The 3d, 5th and 7th days were mostly critical, and the disease generally terminated on one of them, in life or death.
An eruption on the 3d or 7th day over the body, proved salutary.
An excessive heat, and burning about the region of the liver, with cold extremities, portended death to be at hand.
(Rush, Benjamin, M.D. An Account of the Bilious remitting Yellow Fever as it appeared in the City of Philadelphia in the Year 1793. Philadelphia, Thomas Dobson, 1794, pp. 13-14.)
Sources
Redman, John, MD. An Account of The Yellow Fever as it Prevailed in Philadelphia in the Autumn of 1762 (A paper presented to the College of Physicians of Philadelphia at its stated meeting, September 7, 1793. Philadelphia: Printed by order of the College, 1865. Google preview accessed 4-4-2018 at: https://books.google.com/books?id=uyc3AQAAMAAJ&printsec=frontcover#v=onepage&q&f=false
Rush, Benjamin, M.D. An Account of the Bilious remitting Yellow Fever as it appeared in the City of Philadelphia in the Year 1793. Philadelphia, Thomas Dobson, 1794. Google preview accessed 4-5-2018 at:
https://books.google.com/books?id=crA_AAAAcAAJ&dq=1762+yellow+fever+philadelphia&source=gbs_navlinks_s
[1] Redman has the outbreak from Aug-Oct. Rush has it from Aug-Dec. We compromise between the two in that the mosquitoes which are the vector are generally killed off, or go into hibernation, with the first good frost.

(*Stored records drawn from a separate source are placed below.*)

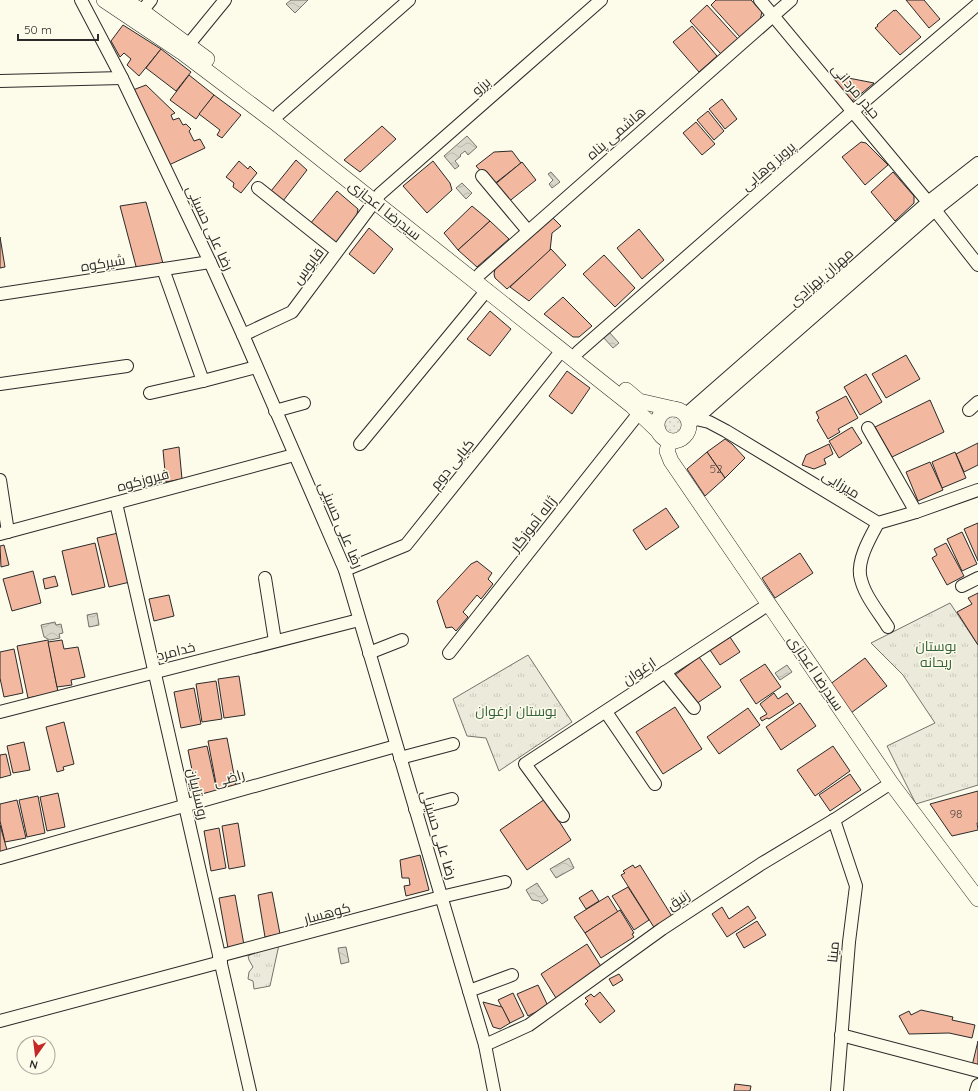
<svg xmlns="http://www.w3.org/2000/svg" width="978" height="1091" viewBox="0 0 978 1091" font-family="Quicksand,Cairo,sans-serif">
  <defs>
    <pattern id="grass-dots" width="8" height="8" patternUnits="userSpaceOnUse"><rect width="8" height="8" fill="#ecebdb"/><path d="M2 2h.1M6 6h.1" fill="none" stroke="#cbcabc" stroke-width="1.8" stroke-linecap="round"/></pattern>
    <pattern id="park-tufts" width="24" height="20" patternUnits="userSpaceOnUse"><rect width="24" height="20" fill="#ecebdb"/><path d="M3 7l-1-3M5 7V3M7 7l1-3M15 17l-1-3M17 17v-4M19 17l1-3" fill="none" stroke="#cbcabc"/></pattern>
    <pattern id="water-waves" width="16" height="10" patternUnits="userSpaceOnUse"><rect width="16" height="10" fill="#d8d7c9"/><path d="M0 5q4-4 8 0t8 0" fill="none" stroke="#bab9ad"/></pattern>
  </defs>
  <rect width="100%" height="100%" fill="#fdfbea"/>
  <!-- grass -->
  <circle fill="url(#grass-dots)" stroke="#74746e" cx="673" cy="425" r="13"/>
  <!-- park -->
  <g fill="url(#park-tufts)" stroke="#74746e">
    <path d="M950,603L978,645V785L916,804L887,746L935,723L903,675L871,643Z"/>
    <path d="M528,655L572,722L499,771L486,738L467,736L453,699Z"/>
    <path d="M280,940L270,986L254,989L253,981L248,979L249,972L253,967L249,960L248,956Z"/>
  </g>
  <!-- water -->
  <g fill="url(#water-waves)" stroke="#74746e">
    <path d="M291,0H308L295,13L286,4Z"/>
    <path d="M467,136L477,147L468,155L465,151L460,155L461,156L455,161L459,166L455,169L444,156Z"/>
    <path d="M551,172L560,182L552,188L549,184L553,180L548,174Z"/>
    <path d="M462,183L472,193L466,199L456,188Z"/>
    <path d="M609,332L619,343L613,348L603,337Z"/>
    <path d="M97,613L99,625L89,627L87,615Z"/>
    <path d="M55,622L56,625L61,624L63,633L59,634L60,638L50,640L44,637L41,625Z"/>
    <path d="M787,665L792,672L780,680L775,673Z"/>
    <path d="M569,858L574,868L556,878L550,869Z"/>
    <path d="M537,883L548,900L542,904L539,901L532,900L526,890Z"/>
    <path d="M346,947L349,962L341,964L338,948Z"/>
  </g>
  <!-- building -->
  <g fill="#f2b8a0" stroke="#2b2b2b">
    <path d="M716,0H751L762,12L760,20L740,37L711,5Z"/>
    <path d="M906,0H924L940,19L929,28Z"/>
    <path d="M707,5L738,39L721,54L690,21Z"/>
    <path d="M894,10V11L896,10L921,37L900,55L875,28L878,26L877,25Z"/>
    <path d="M123,25L161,49L139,76L127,65L131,59L124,53L120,57L111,41Z"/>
    <path d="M692,26L717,56L699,72L673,42Z"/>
    <path d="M161,49L191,72L176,91L146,68Z"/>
    <path d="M828,74L874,83L851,102Z"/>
    <path d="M189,75L214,95L196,119L170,100Z"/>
    <path d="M146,85L175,113L171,115L173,120L179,118L183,125L186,124L191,129L189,131L194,141L200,139L205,148L169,165L133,90Z"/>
    <path d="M214,95L241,115L222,138L217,135L220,130L199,114Z"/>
    <path d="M722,99L737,119L725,129L709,109Z"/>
    <path d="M708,111L724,131L714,140L697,120Z"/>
    <path d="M696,122L715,144L702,155L683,133Z"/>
    <path d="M382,126L396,139L360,172L344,160Z"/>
    <path d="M861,142L866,143L888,165L865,185L842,157Z"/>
    <path d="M512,151L521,163L493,185L476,166L494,152Z"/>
    <path d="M296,160L307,170L283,201L271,191Z"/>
    <path d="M239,161L248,169L250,166L257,173L241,193L233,187L234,183L226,177Z"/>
    <path d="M433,161L450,183L452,190L427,213L403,186Z"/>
    <path d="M522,162L536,180L507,203L493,186Z"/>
    <path d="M893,172L914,196V203L895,221L871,192Z"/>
    <path d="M337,191L358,209L356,220L337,245L310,224Z"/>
    <path d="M146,202L164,267L137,270L120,206Z"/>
    <path d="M472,206L490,221L458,250L444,233Z"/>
    <path d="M553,218L561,226L552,233L550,251L507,289L495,278L494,274L495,269Z"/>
    <path d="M490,221L509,239L477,267L458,250Z"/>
    <path d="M369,228L393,249L374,274L349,254Z"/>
    <path d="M639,229L664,260L642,279L617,248Z"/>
    <path d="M0,237L5,267L0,268Z"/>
    <path d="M551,249L566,265L529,301L510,287Z"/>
    <path d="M604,255L635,288L615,307L583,274Z"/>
    <path d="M563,297L592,326L579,337H573L544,314Z"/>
    <path d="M490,311L511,329L490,356L467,339Z"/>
    <path d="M906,355L920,379L886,398L872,374Z"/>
    <path d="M567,371L590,388L572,414L549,396Z"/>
    <path d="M866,374L882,402L860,415L844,387Z"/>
    <path d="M846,396L858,418L838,429L840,432L828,439L817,420L819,418L816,412Z"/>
    <path d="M930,400L944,432L892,457L875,427Z"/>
    <path d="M852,427L862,443L839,458L829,441Z"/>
    <path d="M725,439L732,444L745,458L725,478L707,452Z"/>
    <path d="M978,443V465L964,472L956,454Z"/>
    <path d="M829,444L833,454L824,459L826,464L814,469L802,465L806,455Z"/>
    <path d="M179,447L182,479L166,482L163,450Z"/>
    <path d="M707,452L725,478L705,496L687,469Z"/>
    <path d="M955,452L966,478L942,488L932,462Z"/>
    <path d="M930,462L943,490L918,501L906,472Z"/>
    <path d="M666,508L679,527L646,550L633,530Z"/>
    <path d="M978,523V561L964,529Z"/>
    <path d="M962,532L977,564L962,571L947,539Z"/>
    <path d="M118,533L130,582L109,587L97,538Z"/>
    <path d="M95,543L105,587L72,595L62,551Z"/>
    <path d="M946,543L964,576L947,585L932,558L937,555L934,549Z"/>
    <path d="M4,545L9,565L1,567L0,546Z"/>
    <path d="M800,553L813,573L775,598L762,578Z"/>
    <path d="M477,561L492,573L488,579L493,584L481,599L477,595L463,612L468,617L456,631L452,627L446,628L437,601L471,564Z"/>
    <path d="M33,571L41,603L12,611L3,579Z"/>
    <path d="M55,576L58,586L45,589L43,579Z"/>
    <path d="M978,593V645L957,612L972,604L968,598Z"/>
    <path d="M169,595L174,616L154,621L149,599Z"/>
    <path d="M730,637L740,652L720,665L710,650Z"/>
    <path d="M48,640L58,692L28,698L17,646Z"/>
    <path d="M62,640L64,649L78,647L85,677L71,680L72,685L57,687L48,642Z"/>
    <path d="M14,649L23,693L4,697L0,678V652Z"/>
    <path d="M699,657L721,687L696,704L675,675Z"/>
    <path d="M865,658L887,686L851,713L829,685Z"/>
    <path d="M765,664L781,687L756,704L740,680Z"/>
    <path d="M239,676L245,715L224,718L218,679Z"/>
    <path d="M216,681L222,719L202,722L196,684Z"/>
    <path d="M194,688L201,724L181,728L174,692Z"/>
    <path d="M774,693L778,699L787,693L794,703L769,719L767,718L762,721L760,718L767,714L760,704Z"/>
    <path d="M800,703L816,726L781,750L766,727Z"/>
    <path d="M675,707L702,749L663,774L636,732Z"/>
    <path d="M748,708L760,725L719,754L707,737Z"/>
    <path d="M64,722L74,764L63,767L64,770L57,772L46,727Z"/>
    <path d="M227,738L236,785L217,789L208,741Z"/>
    <path d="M24,742L30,770L13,773L7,746Z"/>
    <path d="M207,746L217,791L197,795L188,750Z"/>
    <path d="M833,746L850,771L815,796L797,770Z"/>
    <path d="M6,754L11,775L0,778V755Z"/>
    <path d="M850,774L861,790L830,811L819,795Z"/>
    <path d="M978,791V823H977L978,830L952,836L930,804Z"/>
    <path d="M58,793L65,827L47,831L40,797Z"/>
    <path d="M38,796L45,833L27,837L19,800Z"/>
    <path d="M545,799L571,840L527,870L500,830Z"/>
    <path d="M17,800L26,838L5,842L0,821V804Z"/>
    <path d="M238,823L245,866L229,869L222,826Z"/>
    <path d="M0,825L7,850L0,852Z"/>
    <path d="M219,828L226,868L211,871L204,831Z"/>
    <path d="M420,855L429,890L406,896L404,886L410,885L409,878H402L400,860Z"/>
    <path d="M633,865L635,868L640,865L673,918L655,929L621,875L625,873L623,871Z"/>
    <path d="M628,887L649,920L634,930L612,896Z"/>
    <path d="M592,890L599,901L586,909L579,898Z"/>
    <path d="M272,892L280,934L265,937L258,895Z"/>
    <path d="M235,895L244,945L228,948L219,898Z"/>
    <path d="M608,896L618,912L585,933L574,917Z"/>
    <path d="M748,906L756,918L727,937L712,914L722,907L729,919Z"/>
    <path d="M620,910L634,933L632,934L634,937L601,958L585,933Z"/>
    <path d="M757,921L766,935L744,948L736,934Z"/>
    <path d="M587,944L602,968L556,998L541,974Z"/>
    <path d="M619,974L623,980L613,986L609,979Z"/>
    <path d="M538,985L548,1006L528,1016L517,994Z"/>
    <path d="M600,992L615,1011L600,1023L585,1004L588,1001L585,998L591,994L594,997Z"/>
    <path d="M513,993L524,1016L510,1023L498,1000Z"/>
    <path d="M483,1002L502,1007L510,1023L500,1029L493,1027Z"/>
    <path d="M921,1010L953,1017L952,1020L975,1025L972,1038L949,1033L909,1034L899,1016L909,1011L911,1015Z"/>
    <path d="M978,1041V1067L972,1066Z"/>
    <path d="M735,1084L751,1086L750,1091H734Z"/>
  </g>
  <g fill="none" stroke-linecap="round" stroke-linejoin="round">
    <defs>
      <g id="minor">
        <path d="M81,0L122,78L210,262L243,335L345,570L485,1045L494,1091"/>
        <path d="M760,0L928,202"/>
        <path d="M142,11L151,0"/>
        <path d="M189,44L225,0"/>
        <path d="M0,81L122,78"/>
        <path d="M279,114L409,0"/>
        <path d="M482,176L528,231"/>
        <path d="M258,188L337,251"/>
        <path d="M935,210L978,265"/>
        <path d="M163,269L203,381"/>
        <path d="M480,274L791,0"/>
        <path d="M0,294L210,262"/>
        <path d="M243,335L292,312L380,194L601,0"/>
        <path d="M578,352L853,111L978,4"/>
        <path d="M0,384L127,366"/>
        <path d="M150,393L203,381L256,367"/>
        <path d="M969,410L978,402"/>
        <path d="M275,411L304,403"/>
        <path d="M685,415L928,202L978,163"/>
        <path d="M696,419L709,422L726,431L878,523L916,512L978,490"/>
        <path d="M689,423L696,419L935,210L978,176"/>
        <path d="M868,428L916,512"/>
        <path d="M360,444L487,290"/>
        <path d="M0,480L8,532"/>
        <path d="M116,503L250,1091"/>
        <path d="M878,523C870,538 858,558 860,575C863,594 878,611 888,627"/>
        <path d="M0,534L294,455"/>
        <path d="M345,570L406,545L562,350"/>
        <path d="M265,578L275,641"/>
        <path d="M962,586L978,578"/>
        <path d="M369,653L402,640"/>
        <path d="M449,653L639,413"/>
        <path d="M665,672L694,708"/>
        <path d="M0,712L359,620"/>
        <path d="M606,712L655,784"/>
        <path d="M400,758L453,744"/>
        <path d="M415,809L452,799"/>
        <path d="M563,816L525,764L769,604"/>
        <path d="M834,820L856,886L849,942L837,1091"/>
        <path d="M0,858L396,746"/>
        <path d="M219,956L441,897L505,882"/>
        <path d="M469,991L512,975"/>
        <path d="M0,1021L221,962"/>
        <path d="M841,1035L978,1071"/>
        <path d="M485,1045L529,1025L662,929L761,864L834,820L891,783"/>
        <path d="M976,1091L978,1085"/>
      </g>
      <g id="major">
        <path d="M104,0L183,53L273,121L632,406L658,431"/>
        <path d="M123,0L142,11L207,59"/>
        <path d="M626,390L639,401L674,409"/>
        <circle cx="673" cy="425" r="16"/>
        <path d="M670,441L667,451L671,461L891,783L978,899"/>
      </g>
    </defs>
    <!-- minor casing -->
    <use href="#minor" stroke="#2b2b2b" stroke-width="14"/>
    <!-- major casing -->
    <use href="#major" stroke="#2b2b2b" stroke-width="16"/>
    <!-- minor -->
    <use href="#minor" stroke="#fdfbea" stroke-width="12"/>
    <!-- major -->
    <use href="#major" stroke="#fdfbea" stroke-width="15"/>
  </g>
  <g text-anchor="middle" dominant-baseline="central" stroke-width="3" stroke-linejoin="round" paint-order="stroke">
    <!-- number labels -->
    <g font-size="12" fill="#5d4e48">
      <text x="716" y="468">52</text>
      <text x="956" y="813">98</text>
    </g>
    <!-- street labels -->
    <g font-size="14" fill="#2b2b2b" stroke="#fdfbea">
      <text transform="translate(481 86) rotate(-41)">برزو</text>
      <text transform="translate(856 91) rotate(50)">حیدر مردانی</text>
      <text transform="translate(616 133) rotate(-41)">هاشمی پناه</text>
      <text transform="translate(768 166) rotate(-41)">پرویز وهابی</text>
      <text transform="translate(385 210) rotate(38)">سیدرضا اعجازی</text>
      <text transform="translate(210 228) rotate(65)">رضا علی حسینی</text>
      <text transform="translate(103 263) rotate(-9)">شیرکوه</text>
      <text transform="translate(308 266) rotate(-53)">قایوس</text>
      <text transform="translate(821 277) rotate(-41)">مهران بهزادی</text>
      <text transform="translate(452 464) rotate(-51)">کیایی دوم</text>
      <text transform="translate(143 480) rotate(-15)">فیروزکوه</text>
      <text transform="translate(841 484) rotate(31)">میرزایی</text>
      <text transform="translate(533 524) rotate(-52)">ژاله آموزگار</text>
      <text transform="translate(341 525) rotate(67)">رضا علی حسینی</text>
      <text transform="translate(176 651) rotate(-14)">خدامرد</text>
      <text transform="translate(639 671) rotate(-34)">ارغوان</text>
      <text transform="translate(816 673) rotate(56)">سیدرضا اعجازی</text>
      <text transform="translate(229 778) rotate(-16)">راضی</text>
      <text transform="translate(198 794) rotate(77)">روستاییان</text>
      <text transform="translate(439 835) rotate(73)">رضا علی حسینی</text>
      <text transform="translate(678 900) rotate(-34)">زنبق</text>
      <text transform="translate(327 913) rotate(-15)">کوهسار</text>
      <text transform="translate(833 952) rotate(-85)">مینا</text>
    </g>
    <!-- park labels -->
    <g font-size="14" fill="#34623c" stroke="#fdfbea">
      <text x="936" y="646">بوستان<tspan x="936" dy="16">ریحانه</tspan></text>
      <text x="516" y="711">بوستان ارغوان</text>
    </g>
  </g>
  <!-- north arrow -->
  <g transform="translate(36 1055) rotate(194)"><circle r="19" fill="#fdfbea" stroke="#a9a89e"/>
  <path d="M0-3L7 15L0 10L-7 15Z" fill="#c62828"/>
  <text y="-6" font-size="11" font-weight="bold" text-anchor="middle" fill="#2b2b2b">N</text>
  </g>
  <!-- scale -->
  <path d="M18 34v6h80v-6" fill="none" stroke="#2b2b2b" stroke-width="2"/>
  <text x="24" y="34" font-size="12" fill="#2b2b2b" stroke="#fdfbea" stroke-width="3" paint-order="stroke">50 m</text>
</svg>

[2] It would not take many such days for there to have been one hundred deaths. In a 1699 yellow fever epidemic there were 220 deaths, in 1741 there were 250. In the big epidemic in 1793, between 4,000 and 5,000 died, and so on. We suspect that there were many more than approximately 100, however, the larger the number one guestimates, the farther out on the limb one has gone.